Before sunrise, the road seemed to be populated with flocks of Varied Thrushes (Ixoreus naevius) but there were far fewer around midday. There were a few spaces left in the lot but they looked like disappearing quickly.
The trail is short and easy until you get to Heliotrope Creek, soon after the turn-off to Glacier Overlook. With the low October water flow, creek crossings lower down are straightforward, but that last one is tricky. The water level is low so it looks OK but the rocks sticking out of the water are round and covered with slippery green algae. There’s a bit of ice around in the morning. This goes away later in the day but you’re still going to slip off those rocks that look like they might keep your feet dry.
I took notice of previous trip reports and put trail sandals on so I could walk on the pebbly bottom and avoid slipping. Icy water, but it’s only for a few seconds.
The view of Coleman Glacier is close, jagged and raw. Waterfalls roar beneath the ice and emerge hundreds of feet below. It’s a glacier at its dirtiest and ugliest but it’s magnificent. I think the view is slightly better if you continue up the ridge to a couple of glacial erratics perched above the overhang; a bit further than the trail goes on AllTrails. From this point there’s an optical illusion that makes the summit of Kulshan look closer than it is.
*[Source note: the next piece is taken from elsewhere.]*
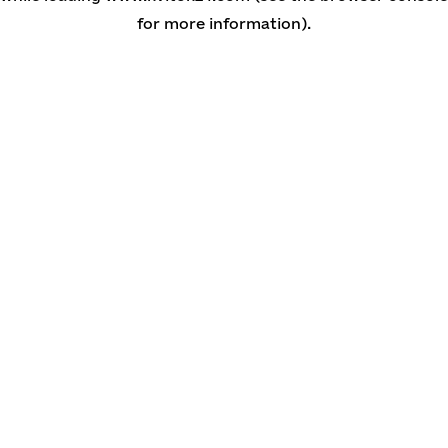
for more information)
It’s tempting to go a bit higher.
I tried a traverse over to the climbers’ trail but the rocks were covered with black ice (see photo 3) and it was pretty obvious that wasn’t going to work. I retraced over the icy Heliotrope Creek and started heading up the much steeper trail. This was pretty good up to a bit higher than Hogsback Camp. From then, the ice on the rocks was evil. I got to a high point at about 6300 feet (I think it’s called Gargoyle Rocks) and called it a day. Coming down on that ice was much worse than going up. I think much of the ice would have melted by late afternoon so it might have been easier.
There was sun on Hogsback Camp and the water was beginning to melt underneath the thin sheet of ice covering the rocks, making entertaining shapes as it worked its way through the ice crevices. By this time, it was warm and sunny and the view over to Roosevelt and Coleman Glaciers was gorgeous.